Transabdominal Scanning Technique: The preferred transducer to evaluate for an intrauterine pregnancy via the transabdominal approach is the 3.5-5 MHz curvilinear transducer. The patient should be in supine position. The transabdominal assessment is best obtained with a full urinary bladder, which is an acoustic window to identify the uterus. An inadequately filled bladder is one of the most common reasons for a technically inadequate transabdominal examination. The uterus is a globe-shaped structure, so at least two views are necessary for complete evaluation of the uterus: transabdominal and longitudinal views. To begin, the transducer should be placed over the pubic symphysis with the indicator pointed to the patient’s right to obtain the transverse view of the uterus. Next, fan all the way through by angling the transducer towards the head and moving downward towards the feet. To obtain the sagittal plane, rotate the transducer towards the operator’s right-side, with the indicator pointing to the patient’s head, then fan left to right to fan through and obtain images. 

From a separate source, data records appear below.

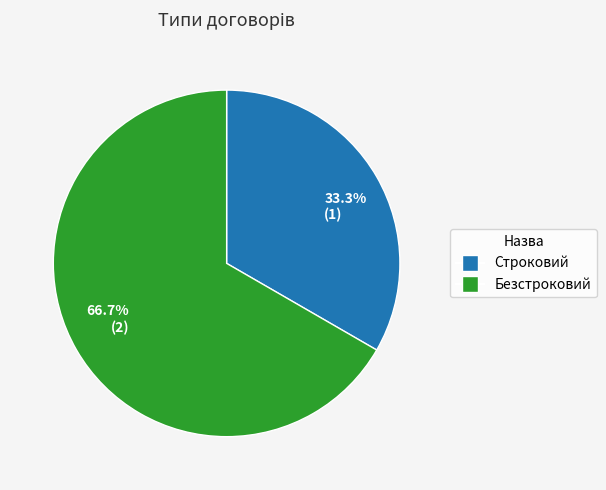

What portion of the pie excludes Безстроковий?

33.3%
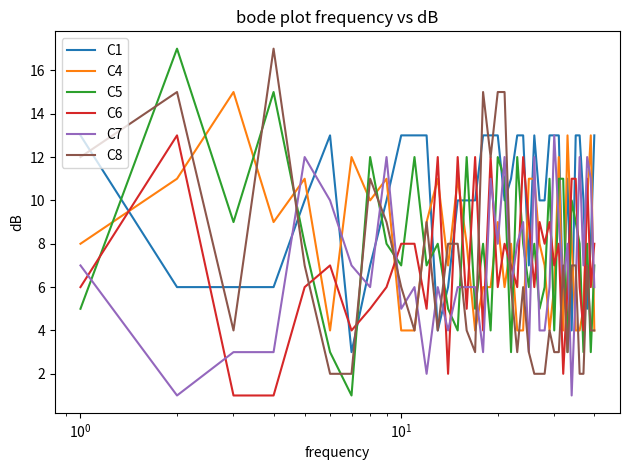

True or false: C6 has more than 0 points higher than both neighbors.

True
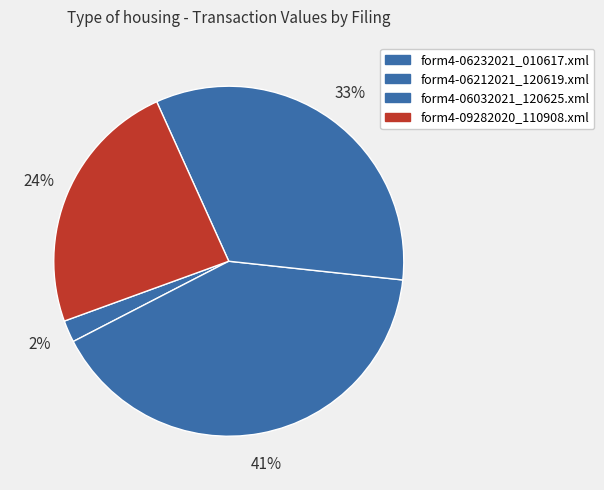

Rank the categories by value from lowest to highest.

form4-06232021_010617.xml, form4-09282020_110908.xml, form4-06032021_120625.xml, form4-06212021_120619.xml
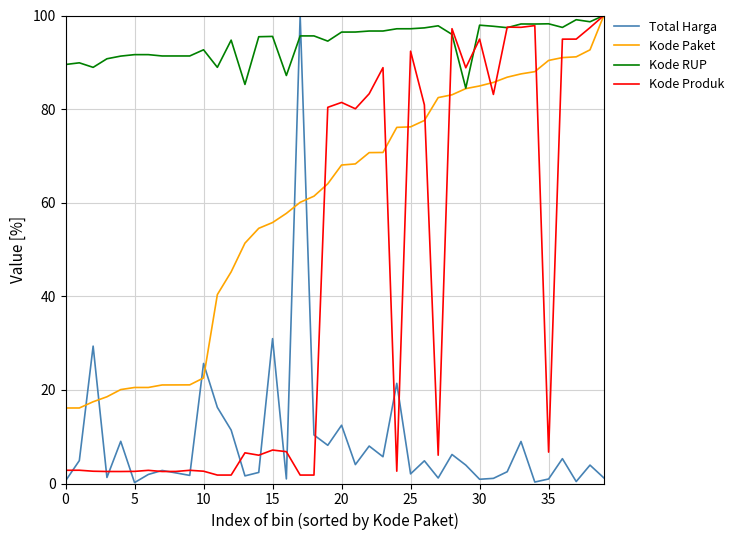

Which series has the largest total across all categories?

Kode RUP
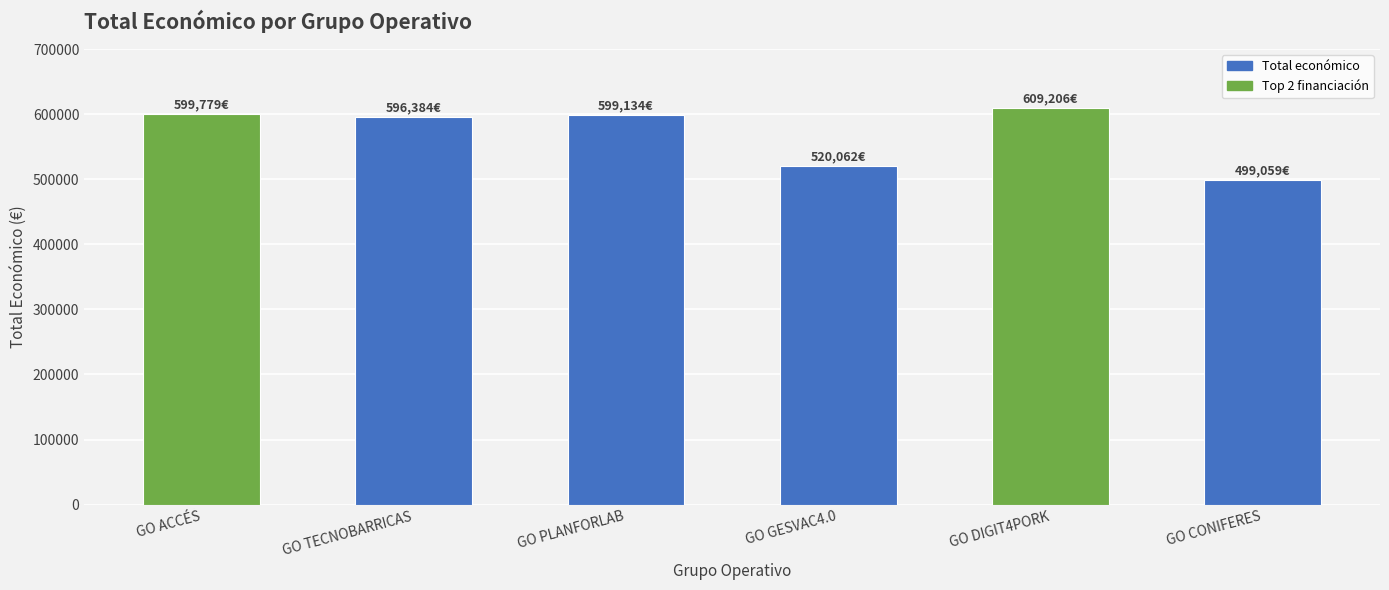

What is the change in value from GO ACCÉS to GO CONIFERES?

-100720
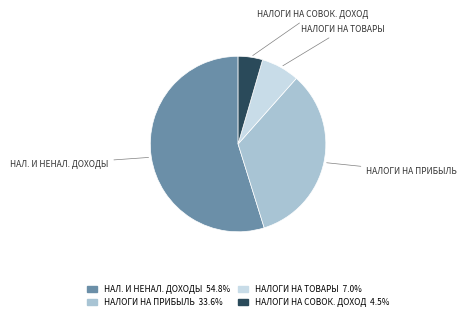

Is there any slice that represents more than half of the pie?

Yes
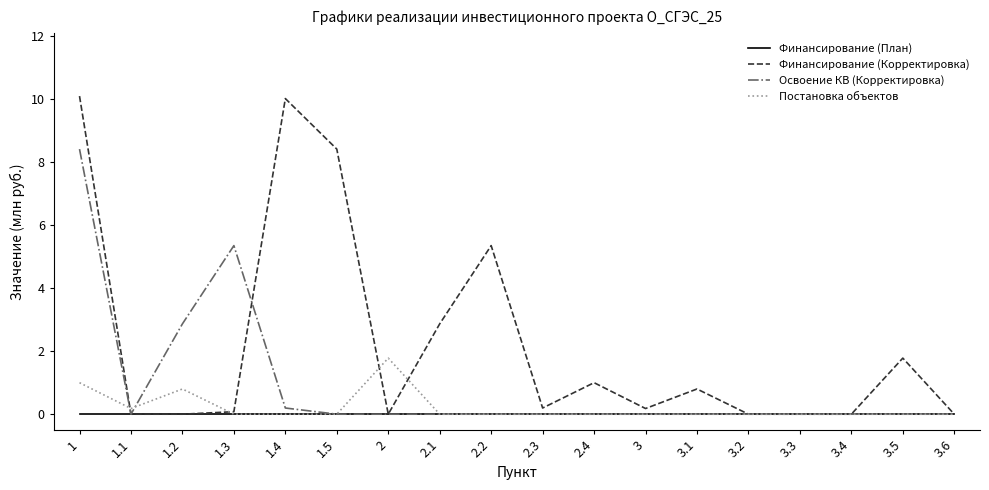

Reading right to left, list all the values displayed in this chart.

Финансирование (План): 0.0	0.0	0.0	0.0	0.0	0.0	0.0	0.0	0.0	0.0	0.0	0.0	0.0	0.0	0.0	0.0	0.0	0.0
Финансирование (Корректировка): 0.0	1.8	0.0	0.0	0.0	0.8	0.2	1.0	0.2	5.4	2.9	0.0	8.4	10.0	0.1	0.0	0.0	10.1
Освоение КВ (Корректировка): 0.0	0.0	0.0	0.0	0.0	0.0	0.0	0.0	0.0	0.0	0.0	0.0	0.0	0.2	5.4	2.9	0.0	8.4
Постановка объектов: 0.0	0.0	0.0	0.0	0.0	0.0	0.0	0.0	0.0	0.0	0.0	1.8	0.0	0.0	0.0	0.8	0.2	1.0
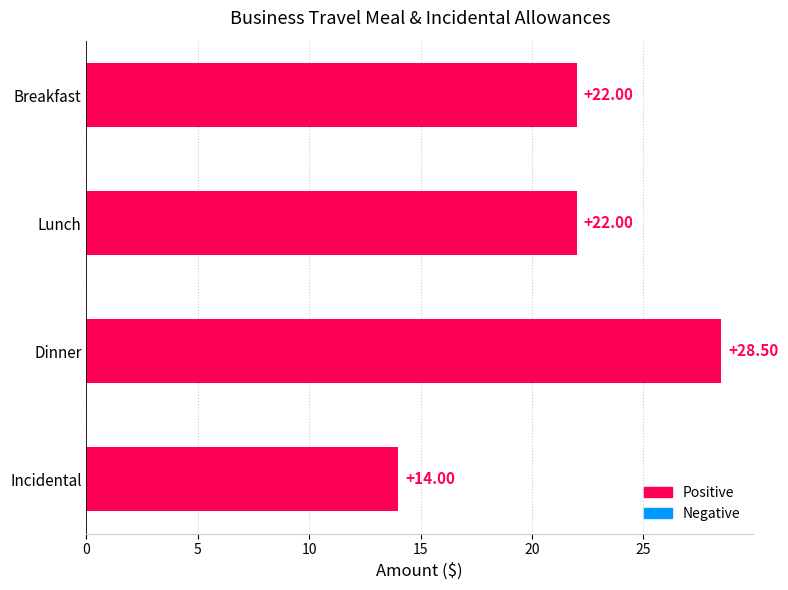

What is the greatest value displayed?

28.5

Transvaginal Scanning Technique: The preferred transducer to evaluate for an intrauterine pregnancy via the transvaginal approach is the high-frequency intracavitary transducer (ranging from 5-9 MHz). After performing the transabdominal ultrasound, the patient should empty their bladder. The patient should be supine in a lithotomy position. Using a sterile transducer, the transducer tip should be covered with gel, then  a sterile cover should be placed over the transducer with a small amount of sterile conducting gel. Two views are necessary for complete evaluation of the uterus: one transverse view and one longitudinal view, both demonstrating the endometrial stripe and uterine contents, if present. With the transducer held with the indicator pointed toward the ceiling, the transducer should be inserted into the vaginal canal. In the sagittal plane, the transducer should be moved side to side, fanning through the entire body of the uterus. Angling the transducer handle toward the ceiling will bring the cervix into view (angling the tip toward the posterior fornix of the vaginal canal). Next, the transducer should be rotated toward the patient’s right to obtain the transverse view. Fanning the transducer up and down will show anterior to posterior views of the uterus. From this point, the fallopian tubes can be followed to visualize the ovaries. If the iliac vessels can be observed, the ovaries should be anterior and medial to the vessels. The ovaries can be identified by the multiple follicles. 

Conclusion

Acute RLQ abdominal pain in young female patients of child-bearing age is a common presentation in the emergency department. The workup of such patients varies widely depending on the clinical setting. The SHARP Exam was designed as a novel POCUS protocol for evaluating this patient population. The SHARP Exam may make a difference in the rapid diagnosis at the point of care of intrauterine pregnancy, ruptured ectopic pregnancy, obstructing nephrolithiasis, appendicitis, and ovarian torsion. The SHARP Exam is akin to the eFAST and RUSH exams that are applied to specific patient presentations, trauma and hypotension of medical etiology respectively. It offers a framework for systematically evaluating for dangerous pathology in a specific patient population—women of child-bearing age with undifferentiated RLQ abdominal pain. The authors believe that integrating the SHARP Exam may aid in the care of this vulnerable patient population. 

Ethics Statement

All images were obtained through patient consent. No identifiable information is present.

Disclosure

All authors certify that they have no affiliations with or involvement in any organization or entity with any financial interest or non-financial interest in the subject matter or materials discussed in this manuscript.